『120%COOOL』
初出誌 各項目参照
<単行本>
幻冬舎 1994年(平成6年)3月27日発行
249頁/ISBN:4-87728-005-7
あとがき 250〜253頁
<文庫本>
幻冬舎文庫 1997年(平成9年)6月25日発行
213頁/ISBN:4-87728-474-5
あとがき 214〜216頁 解説/大沢在昌
1994年、幻冬舎の第1回書籍出版の6冊のうちの1冊となる短編集。『群像』『野性時代』などの文芸誌に掲載された6作品と、角川書店より出版された2冊のオムニバス小説集のために書き下ろされた2作品、さらに、この本のために書き下ろされた作品の計9本の短編小説が収められている。「24・7」から表紙のデザインを担当している田島照久の独特なカバーデザインもファンの間で話題になった。

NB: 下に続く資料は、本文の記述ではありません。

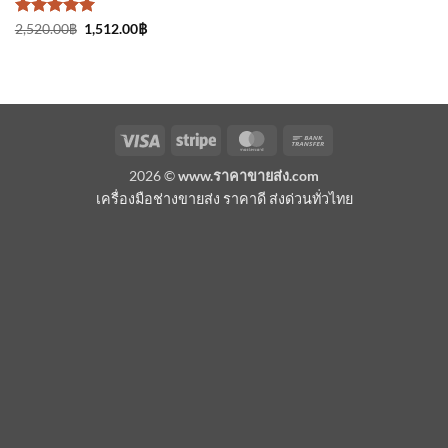
ให้คะแนน
Original
Current
2,520.00
฿
1,512.00
฿
price
price
5
ตั้งแต่ 1-
was:
is:
5 คะแนน
2,520.00฿.
1,512.00฿.
Visa
Stripe
MasterCard
Bank
Transfer
2026 ©
www.ราคาขายส่ง.com
เครื่องมือช่างขายส่ง ราคาดี ส่งด่วนทั่วไทย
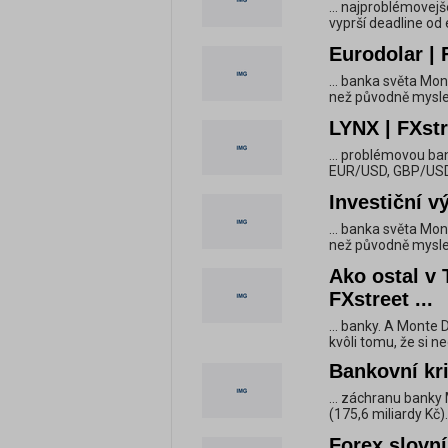
... najproblémovej
vyprší deadline od 
Eurodolar | 
... banka světa Mon
než původně myslel
LYNX | FXstr
... problémovou ba
EUR/USD, GBP/USD,
Investiční v
... banka světa Mon
než původně myslel
Ako ostal v 
FXstreet ...
... banky. A Monte 
kvôli tomu, že si ne
Bankovní kri
... záchranu banky 
(175,6 miliardy Kč).
Forex slovní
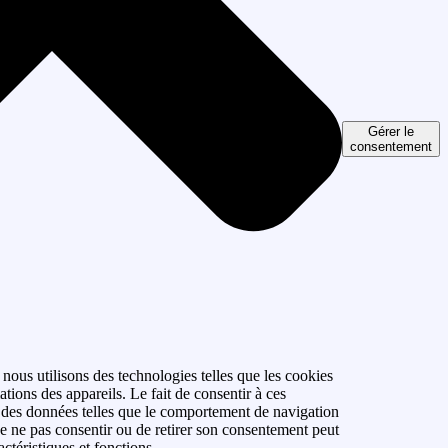
Gérer le
consentement
 nous utilisons des technologies telles que les cookies
tions des appareils. Le fait de consentir à ces
r des données telles que le comportement de navigation
 de ne pas consentir ou de retirer son consentement peut
actéristiques et fonctions.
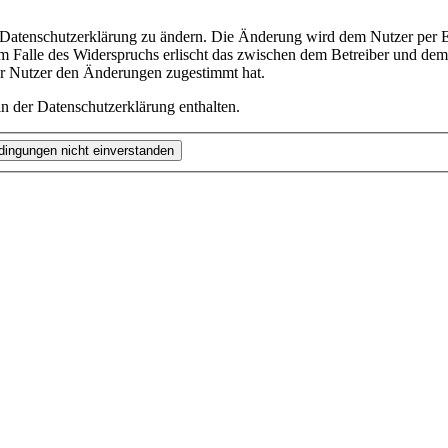
e Datenschutzerklärung zu ändern. Die Änderung wird dem Nutzer per E-
m Falle des Widerspruchs erlischt das zwischen dem Betreiber und dem 
er Nutzer den Änderungen zugestimmt hat.
n der Datenschutzerklärung enthalten.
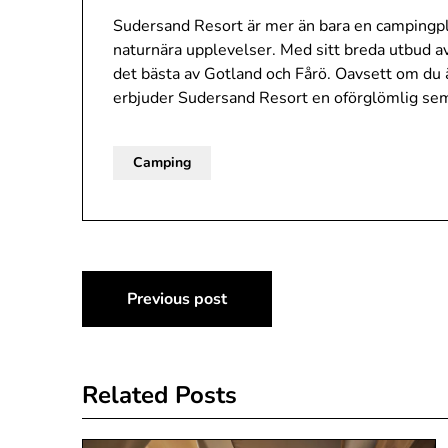
Sudersand Resort är mer än bara en campingpl
naturnära upplevelser. Med sitt breda utbud av
det bästa av Gotland och Fårö. Oavsett om du ä
erbjuder Sudersand Resort en oförglömlig seme
Camping
Inläggsnavigering
Previous post
Related Posts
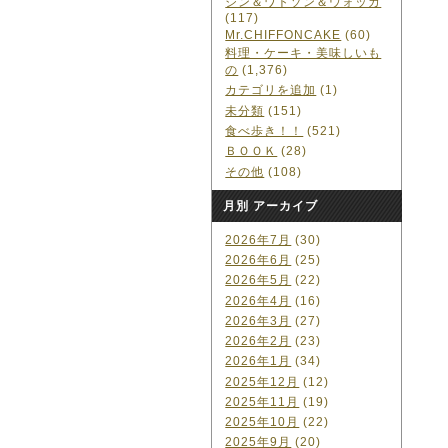
ジン＆ワトソン＆ウォッカ
(117)
Mr.CHIFFONCAKE
(60)
料理・ケーキ・美味しいも
の
(1,376)
カテゴリを追加
(1)
未分類
(151)
食べ歩き！！
(521)
ＢＯＯＫ
(28)
その他
(108)
月別 アーカイブ
2026年7月
(30)
2026年6月
(25)
2026年5月
(22)
2026年4月
(16)
2026年3月
(27)
2026年2月
(23)
2026年1月
(34)
2025年12月
(12)
2025年11月
(19)
2025年10月
(22)
2025年9月
(20)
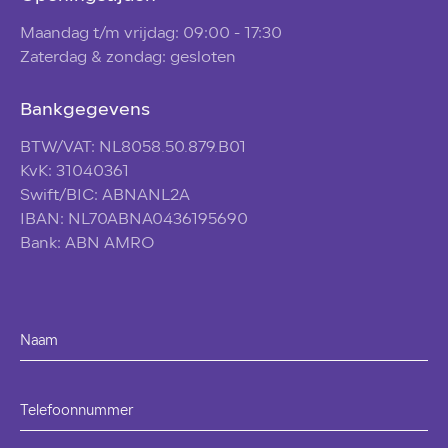
Maandag t/m vrijdag: 09:00 - 17:30
Zaterdag & zondag: gesloten
Bankgegevens
BTW/VAT: NL8058.50.879.B01
KvK: 31040361
Swift/BIC: ABNANL2A
IBAN: NL70ABNA0436195690
Bank: ABN AMRO
Naam
Telefoonnummer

「唇から蝶(Butterfly Was Born)」 初出誌 『群像』 1993年1月号36〜46頁
妻の唇が青虫だという男の話。青虫というのはたとえなのではなく、本物の青虫なのだ。全体的に村上春樹的な世界に共通したものがある。

「彼女の等式(Her Equality)」 初出誌 『小説現代』 1993年2月号114〜124頁
売れない漫画家を彼氏に持つOLの話。彼女は彼の原稿を出版社に持ち込む。そして、その出版社の編集長と等式について話す。

「待ち伏せ(Waiting On The Corner)」 初出誌 『文學界』 1993年1月号100〜109頁
水商売の世界になかなかなじめないながら他に取り柄のない真理子は、六本木の店から赤坂の店に移ってきた。そこでウェイターのケンと仲良くなる。

「ガリレオの餌(Galileo's Bait)」 初出誌 『小説現代』 1993年7月号50〜59頁
ハードボイルド作家の木島龍之介をめぐる話。この木島のモデルとなったのは詠美と仲の良い北方謙三ではないかと思われる。ちなみに文庫版の解説は同じハードボイルド作家の大沢在昌である。

「NEWSPAPER」 初出誌 『野性時代』 1993年7月号50〜59頁
既婚者である「私」はJという別の男と恋に落ちた。しかし、しばらくたったある日、「私」はJの部屋で髪留めをみつけた。

「雨の化石(Fossil Of Raindrops)」 初出 『贅沢な恋愛』1990年9月
オムニバス小説集『贅沢な恋愛』のために書き下ろされた短編小説。雨宿りをしている時に美しい女性と偶然知り合った「ぼく」の話。情緒あふれる詩的な作品である。

「DIETCOKE」 初出 『贅沢な失恋』 1993年4月号
オムニバス小説集『贅沢な失恋』のために書き下ろされた短編。ハンバーガースタンドで知り合った良樹と優子の恋の始まりと終わりを描く。

「R」 初出誌 『文學界』 1994年3月号142〜151頁
お互いのことをペプシとコークと呼び合っているカップルの話。R指定映画、X指定映画といった成人向きの映画の呼び方がモチーフとなっており、映画好きの詠美ならではの話である。

「120%COOOL」 書き下ろし
本書のために書き下ろされた短編小説。ニューヨークに滞在する作家の話。実話にもとづいた話と思われ、N.Y.で2人のフランス人男性と知り合う話は、エッセイにも書かれている。